I've done cleanses over the years. I have also found that after cleansing, I become super sensitive to heavy meals. I had a naturopathic "cleansing mentor" who further explained you can get strange side effects (pain, flue like symptoms, headaches, vomitting, the poopies, etc. due to the toxins being released/expelled by your body. It takes time to work through all this and yup, physically it can be hell.

>> I missed work on Monday due to back and stomach being so sore from wretching. Since this has all happened I am at the verge of tears constantly, having bad thoughts etc. I am trying very hard to be "normal" and want to stay off the AD's now that it has been 7 weeks off. I have wandering residual affects like the "brain swooshes" and randon limb pains that I maybe was too drugged to notice before. I had brain zaps while taking the AD's, but this was the side to side brain swoosh I have heard others decribe.

I think you're right about having been too drugged. The aches and pains sound fairly common. Again, also possibly a side effect of the cleanse.

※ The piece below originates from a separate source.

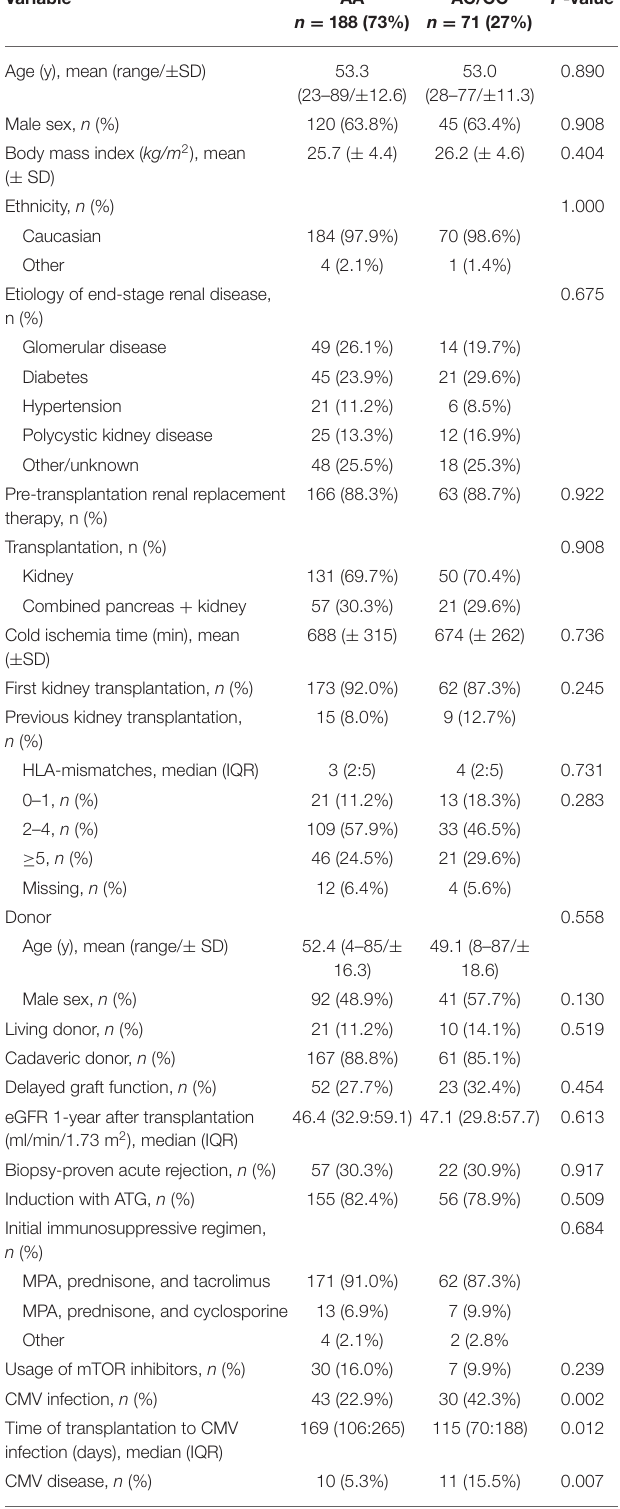
TABLE 1 | Characteristics of kidney transplantation patients ( n = 259) at baseline stratified by AQP5 − 1364 A/C genotype.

> > So, gabmeister what are the "baby hallucenations you refer too, if it is not too personal to ask??? I have had optical illusions in the past, like 12 years ago, and recently within the last two weeks having some again. Guite disturbing as I am off the AD's. I want to stay free; but I am struggling here with the crying and not feeling well at all. Any ideas or suggestions?

Well hon, all I can say is you've come this far, be strong as you can and plod on. Now that I'm almost down to zero on the AD's I find I'm becoming a bit teary and am, quite frankly, a bit afraid of how bad that will get once I'm completely off. And the brain swooshes? Gawd it's the most horrible feeling. Last time I went off the AD's several years ago, these were the lasy symptoms that I really, really had a hard time getting rid of. It took me 3 months at less that 10mg every two to three days before I could shake this particular symptom. I finally stopped even that when I was on a week holiday. I was determined and decided that doing this while I was at home would be my best change. (I hate getting dizzy, crying in front of co-workers. At least by being home I figured if getting off the last bit of AD's was gonna freak me out, I wanted to do it in the privacy of my own home!

Oh yeah. The baby hallucenations? The bad thoughts? I am ashamed to admit them and very, very shocked that it happened. Anyone who knows me knows how heavily I'm involved in animal rights, animal rescue, groups (PETA, WSPA, Humane Societies, etc). About 6 weeks ago I started "visualizing" myself kicking my two gorgeous, loving boxers and smacking my cats around. But then again, I know I would never act on these thoughts. Several years ago doc tried my on Prozac and I became very aggressive and actually visualized myself stabbing my hubby to death. Scared the hell outta me, and got off the Proz real fast.

These visualizations and thoughts are (I thank god) starting to ease greatly. Hasn't happened in about 2 weeks. But when it was happening, wow.

My thoughts are with you. Prayer for you tonite. Be strong (I know, easier said than done) I have faith that even though it may take some time we shall all beat this hell.

Have faith in yourself and don't beat yourself up.

I've been down this road before. I beat the drugs before they beat me. If I can do you can. I'm not always the strongest person.

I've started yoga classes again and find they're helping me. The poses, the relaxation and meditation are helping with daily stress and giving me someting that almost resembles "energy" which lord knows, I haven't felt in years.

Take care sweetie. (And this is why they call me "gabmeister".) Keep posting.
>
> Well, I'm not gabmeister, but if you don't mind...I suggest EFT for the crying and whatever emotions you're feeling and maybe probiotics for your digestive system.